* _Exercise_: Reproduce every line of the records below word for word, leaving nothing out and changing nothing.
Segment Start: Material provided
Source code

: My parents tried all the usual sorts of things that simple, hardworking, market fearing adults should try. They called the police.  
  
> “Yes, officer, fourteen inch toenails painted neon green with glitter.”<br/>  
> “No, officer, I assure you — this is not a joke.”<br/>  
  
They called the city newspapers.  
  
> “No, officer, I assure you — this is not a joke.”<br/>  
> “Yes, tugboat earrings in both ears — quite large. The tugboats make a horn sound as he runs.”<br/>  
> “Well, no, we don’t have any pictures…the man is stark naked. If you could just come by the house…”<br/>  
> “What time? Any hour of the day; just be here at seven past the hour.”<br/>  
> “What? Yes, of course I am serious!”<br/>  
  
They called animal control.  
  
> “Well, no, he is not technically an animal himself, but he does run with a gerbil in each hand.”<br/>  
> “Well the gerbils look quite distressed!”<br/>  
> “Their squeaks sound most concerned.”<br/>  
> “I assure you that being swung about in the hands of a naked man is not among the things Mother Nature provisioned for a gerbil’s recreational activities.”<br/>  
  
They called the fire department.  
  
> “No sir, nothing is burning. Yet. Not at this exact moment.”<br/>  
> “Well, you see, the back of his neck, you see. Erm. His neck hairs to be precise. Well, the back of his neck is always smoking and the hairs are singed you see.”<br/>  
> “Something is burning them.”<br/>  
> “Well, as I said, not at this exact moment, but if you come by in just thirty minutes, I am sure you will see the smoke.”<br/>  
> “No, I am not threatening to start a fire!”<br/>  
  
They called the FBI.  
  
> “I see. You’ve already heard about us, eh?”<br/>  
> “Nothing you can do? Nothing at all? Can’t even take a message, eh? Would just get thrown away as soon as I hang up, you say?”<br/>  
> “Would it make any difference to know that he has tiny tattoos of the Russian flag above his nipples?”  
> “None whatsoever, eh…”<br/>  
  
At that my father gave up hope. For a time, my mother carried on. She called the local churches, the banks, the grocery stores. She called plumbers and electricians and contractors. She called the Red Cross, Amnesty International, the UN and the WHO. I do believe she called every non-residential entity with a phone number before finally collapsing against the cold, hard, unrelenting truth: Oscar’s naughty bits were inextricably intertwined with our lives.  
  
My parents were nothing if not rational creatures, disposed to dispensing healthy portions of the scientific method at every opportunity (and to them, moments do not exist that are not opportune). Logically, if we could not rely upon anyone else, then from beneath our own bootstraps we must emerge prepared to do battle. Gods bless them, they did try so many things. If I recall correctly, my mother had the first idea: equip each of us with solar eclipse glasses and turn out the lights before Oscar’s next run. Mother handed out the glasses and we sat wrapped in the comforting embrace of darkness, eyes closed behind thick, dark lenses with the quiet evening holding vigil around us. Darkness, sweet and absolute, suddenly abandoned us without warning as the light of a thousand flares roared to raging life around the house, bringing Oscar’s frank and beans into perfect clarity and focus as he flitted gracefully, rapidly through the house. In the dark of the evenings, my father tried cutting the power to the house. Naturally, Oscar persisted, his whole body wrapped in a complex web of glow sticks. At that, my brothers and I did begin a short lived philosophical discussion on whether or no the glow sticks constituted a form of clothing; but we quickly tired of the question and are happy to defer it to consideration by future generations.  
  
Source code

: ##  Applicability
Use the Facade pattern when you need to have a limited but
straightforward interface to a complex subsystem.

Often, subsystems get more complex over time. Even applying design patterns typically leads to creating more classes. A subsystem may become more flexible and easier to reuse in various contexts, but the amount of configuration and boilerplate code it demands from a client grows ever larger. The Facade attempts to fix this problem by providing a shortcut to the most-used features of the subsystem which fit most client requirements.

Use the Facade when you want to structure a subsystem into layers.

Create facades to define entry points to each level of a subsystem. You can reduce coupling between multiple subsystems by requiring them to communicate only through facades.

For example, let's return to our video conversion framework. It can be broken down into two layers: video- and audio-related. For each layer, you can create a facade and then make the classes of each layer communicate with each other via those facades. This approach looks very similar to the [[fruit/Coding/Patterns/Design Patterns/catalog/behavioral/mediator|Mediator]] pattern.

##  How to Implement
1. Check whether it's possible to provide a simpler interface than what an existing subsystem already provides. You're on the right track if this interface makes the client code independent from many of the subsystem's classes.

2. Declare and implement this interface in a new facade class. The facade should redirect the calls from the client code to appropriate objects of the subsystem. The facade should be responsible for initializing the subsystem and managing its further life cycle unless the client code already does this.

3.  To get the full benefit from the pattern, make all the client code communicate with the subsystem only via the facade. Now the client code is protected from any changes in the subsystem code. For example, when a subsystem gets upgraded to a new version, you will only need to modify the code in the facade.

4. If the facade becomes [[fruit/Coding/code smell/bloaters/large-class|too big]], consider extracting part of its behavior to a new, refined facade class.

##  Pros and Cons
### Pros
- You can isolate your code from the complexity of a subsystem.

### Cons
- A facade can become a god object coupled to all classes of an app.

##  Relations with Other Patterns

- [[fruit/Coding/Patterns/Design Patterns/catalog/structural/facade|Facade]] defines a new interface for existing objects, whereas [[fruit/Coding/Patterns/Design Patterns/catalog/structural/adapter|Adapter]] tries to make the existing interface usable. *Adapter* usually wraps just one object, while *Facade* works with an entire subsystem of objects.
Segment End: Material provided
* _Written response_:
Source code

: My parents tried all the usual sorts of things that simple, hardworking, market fearing adults should try. They called the police.  
  
> “Yes, officer, fourteen inch toenails painted neon green with glitter.”<br/>  
> “No, officer, I assure you — this is not a joke.”<br/>  
  
They called the city newspapers.  
  
> “No, officer, I assure you — this is not a joke.”<br/>  
> “Yes, tugboat earrings in both ears — quite large. The tugboats make a horn sound as he runs.”<br/>  
> “Well, no, we don’t have any pictures…the man is stark naked. If you could just come by the house…”<br/>  
> “What time? Any hour of the day; just be here at seven past the hour.”<br/>  
> “What? Yes, of course I am serious!”<br/>  
  
They called animal control.  
  
> “Well, no, he is not technically an animal himself, but he does run with a gerbil in each hand.”<br/>  
> “Well the gerbils look quite distressed!”<br/>  
> “Their squeaks sound most concerned.”<br/>  
> “I assure you that being swung about in the hands of a naked man is not among the things Mother Nature provisioned for a gerbil’s recreational activities.”<br/>  
  
They called the fire department.  
  
> “No sir, nothing is burning. Yet. Not at this exact moment.”<br/>  
> “Well, you see, the back of his neck, you see. Erm. His neck hairs to be precise. Well, the back of his neck is always smoking and the hairs are singed you see.”<br/>  
> “Something is burning them.”<br/>  
> “Well, as I said, not at this exact moment, but if you come by in just thirty minutes, I am sure you will see the smoke.”<br/>  
> “No, I am not threatening to start a fire!”<br/>  
  
They called the FBI.  
  
> “I see. You’ve already heard about us, eh?”<br/>  
> “Nothing you can do? Nothing at all? Can’t even take a message, eh? Would just get thrown away as soon as I hang up, you say?”<br/>  
> “Would it make any difference to know that he has tiny tattoos of the Russian flag above his nipples?”  
> “None whatsoever, eh…”<br/>  
  
At that my father gave up hope. For a time, my mother carried on. She called the local churches, the banks, the grocery stores. She called plumbers and electricians and contractors. She called the Red Cross, Amnesty International, the UN and the WHO. I do believe she called every non-residential entity with a phone number before finally collapsing against the cold, hard, unrelenting truth: Oscar’s naughty bits were inextricably intertwined with our lives.  
  
My parents were nothing if not rational creatures, disposed to dispensing healthy portions of the scientific method at every opportunity (and to them, moments do not exist that are not opportune). Logically, if we could not rely upon anyone else, then from beneath our own bootstraps we must emerge prepared to do battle. Gods bless them, they did try so many things. If I recall correctly, my mother had the first idea: equip each of us with solar eclipse glasses and turn out the lights before Oscar’s next run. Mother handed out the glasses and we sat wrapped in the comforting embrace of darkness, eyes closed behind thick, dark lenses with the quiet evening holding vigil around us. Darkness, sweet and absolute, suddenly abandoned us without warning as the light of a thousand flares roared to raging life around the house, bringing Oscar’s frank and beans into perfect clarity and focus as he flitted gracefully, rapidly through the house. In the dark of the evenings, my father tried cutting the power to the house. Naturally, Oscar persisted, his whole body wrapped in a complex web of glow sticks. At that, my brothers and I did begin a short lived philosophical discussion on whether or no the glow sticks constituted a form of clothing; but we quickly tired of the question and are happy to defer it to consideration by future generations.  
  
Source code

: ##  Applicability
Use the Facade pattern when you need to have a limited but
straightforward interface to a complex subsystem.

Often, subsystems get more complex over time. Even applying design patterns typically leads to creating more classes. A subsystem may become more flexible and easier to reuse in various contexts, but the amount of configuration and boilerplate code it demands from a client grows ever larger. The Facade attempts to fix this problem by providing a shortcut to the most-used features of the subsystem which fit most client requirements.

Use the Facade when you want to structure a subsystem into layers.

Create facades to define entry points to each level of a subsystem. You can reduce coupling between multiple subsystems by requiring them to communicate only through facades.

For example, let's return to our video conversion framework. It can be broken down into two layers: video- and audio-related. For each layer, you can create a facade and then make the classes of each layer communicate with each other via those facades. This approach looks very similar to the [[fruit/Coding/Patterns/Design Patterns/catalog/behavioral/mediator|Mediator]] pattern.

##  How to Implement
1. Check whether it's possible to provide a simpler interface than what an existing subsystem already provides. You're on the right track if this interface makes the client code independent from many of the subsystem's classes.

2. Declare and implement this interface in a new facade class. The facade should redirect the calls from the client code to appropriate objects of the subsystem. The facade should be responsible for initializing the subsystem and managing its further life cycle unless the client code already does this.

3.  To get the full benefit from the pattern, make all the client code communicate with the subsystem only via the facade. Now the client code is protected from any changes in the subsystem code. For example, when a subsystem gets upgraded to a new version, you will only need to modify the code in the facade.

4. If the facade becomes [[fruit/Coding/code smell/bloaters/large-class|too big]], consider extracting part of its behavior to a new, refined facade class.

##  Pros and Cons
### Pros
- You can isolate your code from the complexity of a subsystem.

### Cons
- A facade can become a god object coupled to all classes of an app.

##  Relations with Other Patterns

- [[fruit/Coding/Patterns/Design Patterns/catalog/structural/facade|Facade]] defines a new interface for existing objects, whereas [[fruit/Coding/Patterns/Design Patterns/catalog/structural/adapter|Adapter]] tries to make the existing interface usable. *Adapter* usually wraps just one object, while *Facade* works with an entire subsystem of objects.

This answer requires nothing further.